GSOE will employ a proprietary deep water foundation technology which enables wind turbines to be located in deep waters far from shore.

At this distance, the wind farm would be barely visible from shore, addressing one of the major concerns of beach communities.

GSOE will receive 10 percent of the grant up front to offset a portion of the costs of the studies. The remainder will be received upon commercial operations.

Construction would begin in 2010 at the earliest after permitting and the baseline ecological study, currently being conducted by the New Jersey Department of Environmental Protection, are completed. That study is expected to be done some time next year.

“PSEG believes that to meet the challenges of climate change, we need to move forward in three areas – expanding energy efficiency and conservation, investing in renewables and planning for additional clean central station power,” said Ralph Izzo, chairman, CEO and president of PSEG Renewable Generation. “We believe that offshore energy has great potential to bring clean energy and jobs to New Jersey.”

An evaluation committee of state and federal officials reviewed the proposals over several months before selecting GSOE. The company was chosen from among five applicants who responded to a solicitation issued by the Board of Public Utilities in October 2007.

A report prepared for the Board of Public Utilities in September by Global Insight examined the potential costs and benefits of a wind facility located off the shore of New Jersey and concluded that an offshore wind facility would supply one percent of the state’s power and could improve the state’s image.

Encouraged by the new project and the study, New Jersey Governor Jon Corzine announced his plan to triple the state’s goal for offshore wind power, aiming for 3,000 megawatts of offshore wind power by 2020.

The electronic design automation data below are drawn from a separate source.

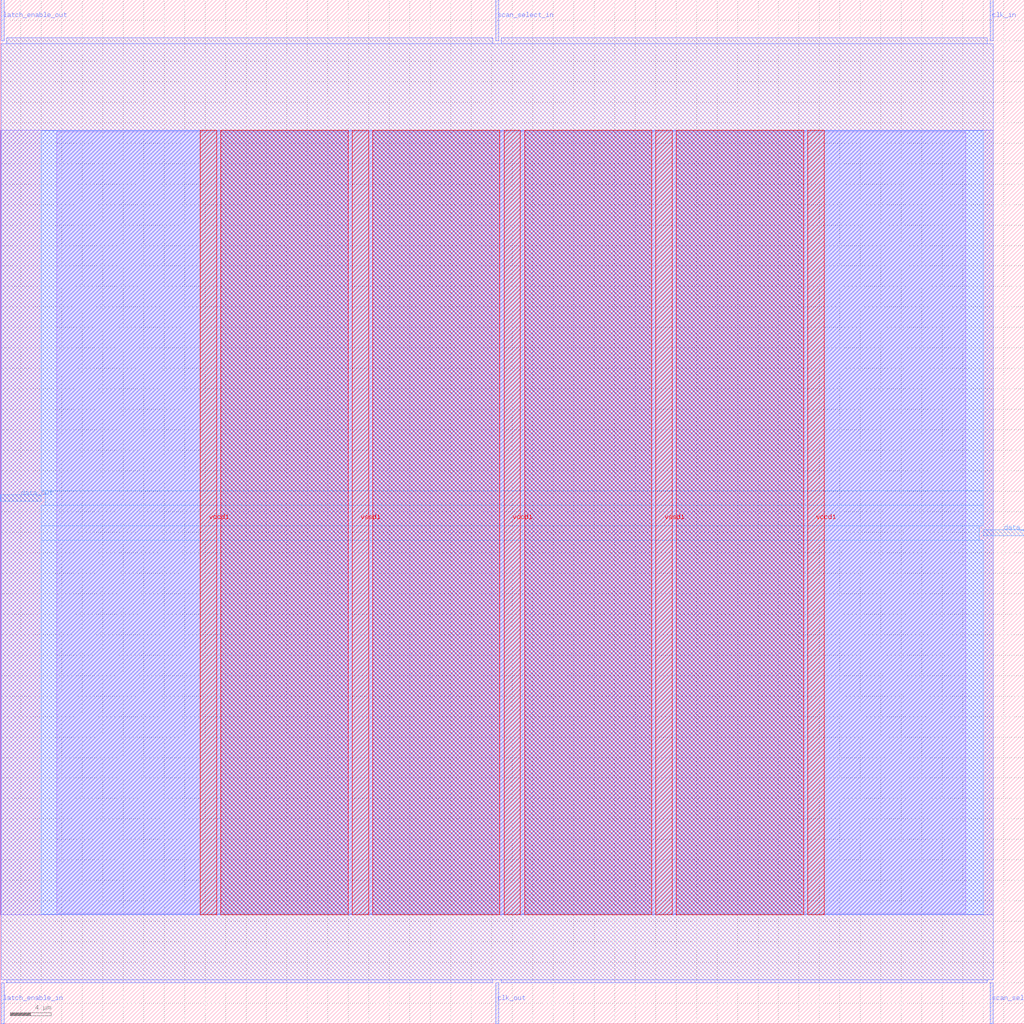
<source format=lef>
VERSION 5.7 ;
  NOWIREEXTENSIONATPIN ON ;
  DIVIDERCHAR "/" ;
  BUSBITCHARS "[]" ;
MACRO scan_wrapper_341174480471589458
  CLASS BLOCK ;
  FOREIGN scan_wrapper_341174480471589458 ;
  ORIGIN 0.000 0.000 ;
  SIZE 100.000 BY 100.000 ;
  PIN clk_in
    DIRECTION INPUT ;
    USE SIGNAL ;
    PORT
      LAYER met2 ;
        RECT 96.690 96.000 96.970 100.000 ;
    END
  END clk_in
  PIN clk_out
    DIRECTION OUTPUT TRISTATE ;
    USE SIGNAL ;
    PORT
      LAYER met2 ;
        RECT 48.390 0.000 48.670 4.000 ;
    END
  END clk_out
  PIN data_in
    DIRECTION INPUT ;
    USE SIGNAL ;
    PORT
      LAYER met3 ;
        RECT 96.000 47.640 100.000 48.240 ;
    END
  END data_in
  PIN data_out
    DIRECTION OUTPUT TRISTATE ;
    USE SIGNAL ;
    PORT
      LAYER met3 ;
        RECT 0.000 51.040 4.000 51.640 ;
    END
  END data_out
  PIN latch_enable_in
    DIRECTION INPUT ;
    USE SIGNAL ;
    PORT
      LAYER met2 ;
        RECT 0.090 0.000 0.370 4.000 ;
    END
  END latch_enable_in
  PIN latch_enable_out
    DIRECTION OUTPUT TRISTATE ;
    USE SIGNAL ;
    PORT
      LAYER met2 ;
        RECT 0.090 96.000 0.370 100.000 ;
    END
  END latch_enable_out
  PIN scan_select_in
    DIRECTION INPUT ;
    USE SIGNAL ;
    PORT
      LAYER met2 ;
        RECT 48.390 96.000 48.670 100.000 ;
    END
  END scan_select_in
  PIN scan_select_out
    DIRECTION OUTPUT TRISTATE ;
    USE SIGNAL ;
    PORT
      LAYER met2 ;
        RECT 96.690 0.000 96.970 4.000 ;
    END
  END scan_select_out
  PIN vccd1
    DIRECTION INPUT ;
    USE POWER ;
    PORT
      LAYER met4 ;
        RECT 19.550 10.640 21.150 87.280 ;
    END
    PORT
      LAYER met4 ;
        RECT 49.200 10.640 50.800 87.280 ;
    END
    PORT
      LAYER met4 ;
        RECT 78.855 10.640 80.455 87.280 ;
    END
  END vccd1
  PIN vssd1
    DIRECTION INPUT ;
    USE GROUND ;
    PORT
      LAYER met4 ;
        RECT 34.370 10.640 35.970 87.280 ;
    END
    PORT
      LAYER met4 ;
        RECT 64.025 10.640 65.625 87.280 ;
    END
  END vssd1
  OBS
      LAYER li1 ;
        RECT 5.520 10.795 94.300 87.125 ;
      LAYER met1 ;
        RECT 0.070 10.640 96.990 87.280 ;
      LAYER met2 ;
        RECT 0.650 95.720 48.110 96.290 ;
        RECT 48.950 95.720 96.410 96.290 ;
        RECT 0.100 4.280 96.960 95.720 ;
        RECT 0.650 4.000 48.110 4.280 ;
        RECT 48.950 4.000 96.410 4.280 ;
      LAYER met3 ;
        RECT 4.000 52.040 96.000 87.205 ;
        RECT 4.400 50.640 96.000 52.040 ;
        RECT 4.000 48.640 96.000 50.640 ;
        RECT 4.000 47.240 95.600 48.640 ;
        RECT 4.000 10.715 96.000 47.240 ;
      LAYER met4 ;
        RECT 21.550 10.640 33.970 87.280 ;
        RECT 36.370 10.640 48.800 87.280 ;
        RECT 51.200 10.640 63.625 87.280 ;
        RECT 66.025 10.640 78.455 87.280 ;
  END
END scan_wrapper_341174480471589458
END LIBRARY


</source>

“Our draft Energy Master Plan identified a goal of 1,000 megawatts of offshore wind by 2020,” said Governor Corzine on October 6. “We listened closely to our stakeholders, considered current economic conditions and the dynamic state of offshore wind technology, and we knew we had to go a lot further.

“Today, I am announcing that we’re not just doubling our commitment, we’re tripling it. New Jersey will support and encourage the development of 3,000 megawatts of wind power off its coast by 2020, which will be 13 percent of its total electricity. And we will get to 1,000 megawatts by 2012.”

With $15 million remaining in the funding that the Board of Public Utilities had allocated for offshore wind, Governor Corzine invited the other four bidders for this contract to work with New Jersey to develop their projects too. He called on the Board of Public Utilities and the Department of Environmental Protection to work with the Governor’s Office to find ways for these companies and others to be a part of New Jersey’s offshore wind development.

The governor encouraged these discussions to go beyond the $15 million allocation of funding from the state. He asked developers interested in fostering offshore wind in New Jersey to bring all ideas to the table to aid the state in creating an environment that will help this industry flourish, and bring green jobs to New Jersey.

“While I want to move forward quickly to harness offshore wind in New Jersey, I am committed to doing so in a responsible manner,” Governor Corzine pledged. “DEP will be charged with ensuring there are no unacceptable adverse impacts on the environment as a result of offshore wind.”